Instructions to follow -
Check each line of the records below and collect those that include the word "controller".

========

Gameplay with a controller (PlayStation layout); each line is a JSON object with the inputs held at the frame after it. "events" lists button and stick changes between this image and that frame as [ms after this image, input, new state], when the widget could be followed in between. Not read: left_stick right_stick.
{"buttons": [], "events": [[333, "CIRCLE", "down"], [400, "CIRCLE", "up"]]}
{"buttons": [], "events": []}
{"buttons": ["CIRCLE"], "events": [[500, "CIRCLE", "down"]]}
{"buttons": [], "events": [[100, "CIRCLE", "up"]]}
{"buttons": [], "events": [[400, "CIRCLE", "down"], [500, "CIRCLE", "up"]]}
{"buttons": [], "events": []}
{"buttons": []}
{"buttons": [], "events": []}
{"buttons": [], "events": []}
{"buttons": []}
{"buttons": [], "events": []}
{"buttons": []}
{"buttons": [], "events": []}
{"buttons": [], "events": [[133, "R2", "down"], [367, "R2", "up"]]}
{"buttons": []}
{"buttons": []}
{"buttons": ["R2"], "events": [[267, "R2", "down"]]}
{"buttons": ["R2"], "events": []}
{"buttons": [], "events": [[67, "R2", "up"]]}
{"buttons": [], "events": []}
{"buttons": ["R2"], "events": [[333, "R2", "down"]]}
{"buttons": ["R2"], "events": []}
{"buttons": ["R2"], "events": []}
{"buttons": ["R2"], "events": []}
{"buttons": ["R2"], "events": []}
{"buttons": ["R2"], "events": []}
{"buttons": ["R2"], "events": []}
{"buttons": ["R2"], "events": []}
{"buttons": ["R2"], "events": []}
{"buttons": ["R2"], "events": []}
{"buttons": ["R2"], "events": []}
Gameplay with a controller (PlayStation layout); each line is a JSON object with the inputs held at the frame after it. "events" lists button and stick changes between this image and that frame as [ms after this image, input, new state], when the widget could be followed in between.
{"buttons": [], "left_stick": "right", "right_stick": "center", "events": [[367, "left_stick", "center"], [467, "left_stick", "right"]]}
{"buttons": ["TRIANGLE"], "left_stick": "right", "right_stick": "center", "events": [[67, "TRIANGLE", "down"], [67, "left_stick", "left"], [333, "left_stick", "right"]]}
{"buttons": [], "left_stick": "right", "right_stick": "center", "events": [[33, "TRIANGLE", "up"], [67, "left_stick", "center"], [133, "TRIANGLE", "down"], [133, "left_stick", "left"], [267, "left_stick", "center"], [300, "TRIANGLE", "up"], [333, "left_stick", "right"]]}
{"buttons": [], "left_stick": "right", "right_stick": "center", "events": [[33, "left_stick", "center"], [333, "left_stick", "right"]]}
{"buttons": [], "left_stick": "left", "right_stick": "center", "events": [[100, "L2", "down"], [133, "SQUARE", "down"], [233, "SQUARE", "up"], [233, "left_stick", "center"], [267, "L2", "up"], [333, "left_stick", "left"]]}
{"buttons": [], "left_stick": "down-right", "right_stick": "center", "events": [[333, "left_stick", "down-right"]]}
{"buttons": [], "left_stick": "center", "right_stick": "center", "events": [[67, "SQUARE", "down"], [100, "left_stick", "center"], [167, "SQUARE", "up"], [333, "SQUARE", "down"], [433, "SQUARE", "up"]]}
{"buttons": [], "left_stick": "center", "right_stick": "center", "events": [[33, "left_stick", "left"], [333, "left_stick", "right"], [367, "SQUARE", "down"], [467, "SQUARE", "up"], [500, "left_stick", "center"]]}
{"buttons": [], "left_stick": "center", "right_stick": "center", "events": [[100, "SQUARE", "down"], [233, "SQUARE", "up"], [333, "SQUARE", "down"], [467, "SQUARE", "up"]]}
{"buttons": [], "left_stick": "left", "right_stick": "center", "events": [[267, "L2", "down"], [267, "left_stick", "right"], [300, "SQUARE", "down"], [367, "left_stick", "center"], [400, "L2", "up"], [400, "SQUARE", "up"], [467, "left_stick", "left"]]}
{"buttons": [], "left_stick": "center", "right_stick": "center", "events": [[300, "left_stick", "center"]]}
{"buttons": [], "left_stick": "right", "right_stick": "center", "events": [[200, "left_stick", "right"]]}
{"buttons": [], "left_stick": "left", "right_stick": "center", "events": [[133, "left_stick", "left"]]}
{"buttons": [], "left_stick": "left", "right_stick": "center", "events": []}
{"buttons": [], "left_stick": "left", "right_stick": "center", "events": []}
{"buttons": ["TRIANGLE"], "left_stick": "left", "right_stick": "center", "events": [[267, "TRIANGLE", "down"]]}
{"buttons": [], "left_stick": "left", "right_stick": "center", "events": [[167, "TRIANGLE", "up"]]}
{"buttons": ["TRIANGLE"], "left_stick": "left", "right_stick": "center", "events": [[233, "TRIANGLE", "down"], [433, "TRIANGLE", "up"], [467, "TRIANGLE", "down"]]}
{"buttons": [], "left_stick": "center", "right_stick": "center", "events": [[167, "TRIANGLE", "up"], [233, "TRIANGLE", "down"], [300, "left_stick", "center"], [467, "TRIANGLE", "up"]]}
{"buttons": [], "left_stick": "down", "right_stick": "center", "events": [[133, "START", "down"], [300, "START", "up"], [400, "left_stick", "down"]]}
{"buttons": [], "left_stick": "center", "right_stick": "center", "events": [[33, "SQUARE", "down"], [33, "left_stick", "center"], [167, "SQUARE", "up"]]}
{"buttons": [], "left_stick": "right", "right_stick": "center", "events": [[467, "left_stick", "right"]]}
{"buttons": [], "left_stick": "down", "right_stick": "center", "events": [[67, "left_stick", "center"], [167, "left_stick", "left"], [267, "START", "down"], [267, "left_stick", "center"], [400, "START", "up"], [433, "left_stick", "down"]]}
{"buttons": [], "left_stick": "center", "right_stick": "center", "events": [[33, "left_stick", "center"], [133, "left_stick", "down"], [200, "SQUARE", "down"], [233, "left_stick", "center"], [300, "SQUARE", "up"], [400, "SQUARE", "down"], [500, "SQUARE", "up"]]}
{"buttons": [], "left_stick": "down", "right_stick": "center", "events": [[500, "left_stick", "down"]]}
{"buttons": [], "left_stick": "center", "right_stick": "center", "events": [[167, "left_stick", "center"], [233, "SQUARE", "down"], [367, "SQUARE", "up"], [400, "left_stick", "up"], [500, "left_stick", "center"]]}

========

Reply to the task -
Gameplay with a controller (PlayStation layout); each line is a JSON object with the inputs held at the frame after it. "events" lists button and stick changes between this image and that frame as [ms after this image, input, new state], when the widget could be followed in between. Not read: left_stick right_stick.
Gameplay with a controller (PlayStation layout); each line is a JSON object with the inputs held at the frame after it. "events" lists button and stick changes between this image and that frame as [ms after this image, input, new state], when the widget could be followed in between.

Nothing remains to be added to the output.